The Philosophical View
According to Wikipedia there are many hypothesized types of consciousness and there are many potential implementations of artificial consciousness. In the philosophical literature, perhaps the most common classification of consciousness distinguishes ‘access’ from ‘phenomenal’ variants. Access consciousness concerns those aspects of experience that can be apprehended, while phenomenal consciousness deals with those aspects of experience that cannot be apprehended. In 2022, Google engineer Blake Lemoine made a viral claim that Google’s LaMDA chatbot was sentient. He supplied as evidence the chatbot’s human-like answers to many of his questions. However, the chatbot’s behaviour was judged by many scientists as a consequence of mimicry, rather than machine sentience. Back in 2023 David Chalmers argued that LLMs display impressive conversational and general intelligence abilities, but are not yet conscious, as they lack some features that may be necessary, such as the inclusion of a global workspace. Nonetheless, he considers that non-biological systems can be conscious and suggests that future large language models incorporating these elements, might eventually meet the criteria for consciousness. If an intelligent machine is conscious, its rights would need to be assessed as well. Because artificial consciousness is still largely a theoretical subject, the ethics related to its rights have not been discussed or developed although it has often been a theme in science fiction.

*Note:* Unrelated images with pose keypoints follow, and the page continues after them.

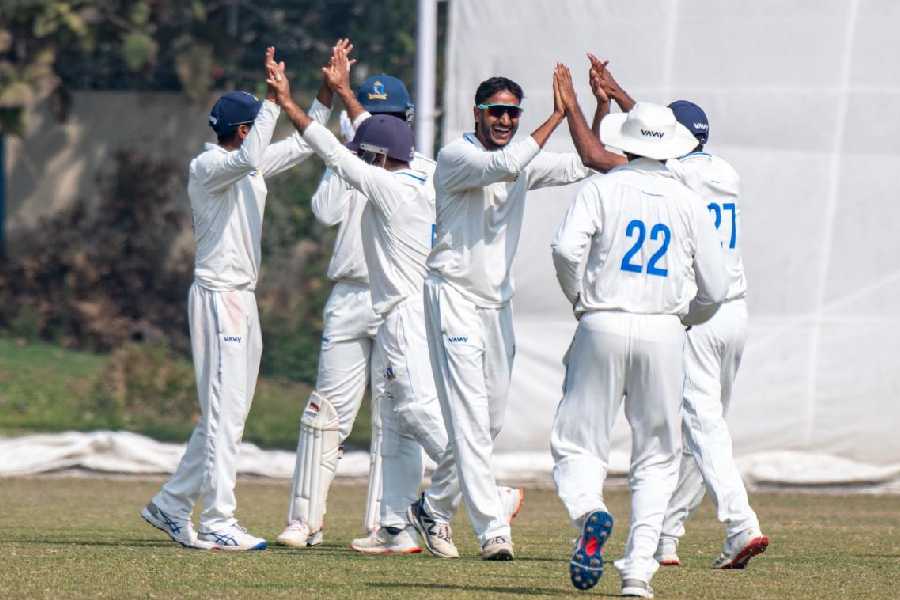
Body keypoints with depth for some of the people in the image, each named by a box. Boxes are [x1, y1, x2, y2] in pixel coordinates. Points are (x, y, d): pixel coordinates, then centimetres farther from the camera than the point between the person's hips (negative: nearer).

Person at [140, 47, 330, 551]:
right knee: (224, 413, -11)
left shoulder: (250, 166, 15)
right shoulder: (208, 166, -12)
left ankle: (171, 506, 19)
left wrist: (328, 94, 12)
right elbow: (248, 159, -33)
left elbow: (302, 144, 23)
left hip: (243, 300, 10)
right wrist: (277, 100, -31)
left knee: (227, 415, 12)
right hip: (218, 297, -10)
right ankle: (218, 524, -12)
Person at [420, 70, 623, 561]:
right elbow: (505, 166, -31)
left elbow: (582, 165, 9)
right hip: (454, 295, -8)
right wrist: (557, 116, -27)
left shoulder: (523, 162, 11)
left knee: (491, 419, 12)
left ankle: (432, 506, 28)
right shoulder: (456, 156, -13)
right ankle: (492, 529, -18)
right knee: (469, 417, -12)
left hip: (497, 300, 8)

In 2021, German philosopher Thomas Metzinger argued for a global moratorium on artificial consciousness until 2050. Metzinger asserts that humans have a duty of care towards any sentient AIs being created and that proceeding too fast an ‘explosion of artificial suffering’ might occur. Likewise David Chalmers argues that by creating conscious AI would raise difficult ethical challenges, with the potential for new forms of injustice.
Conclusion
Among the research community there seems to be agreement that AI-systems have or will achieve some form of sentience and consciousness. Some warn about the ethical risks and the legal issues that need to be addressed regarding the rights conscious machines could demand. Due to the increasing pace of technology and its application for solving problems humanity might lose control over its consequences. In contrast, human consciousness differs widely from AI-systems. The human body and its sensory inventory cannot be replaced by intelligent machines. Humans have feelings and empathy, something an intelligent machine clearly lacks. Regardless of the neuroscientific or philosophical view there are many unresolved issues. New Large Language Models (LLMs) might provide an indication of AI’s future contribution to artificial consciousness. However, the research of human consciousness and the methods available are still in its infancy. Far more research capacity and funding is necessary to provide a better understanding about future developments.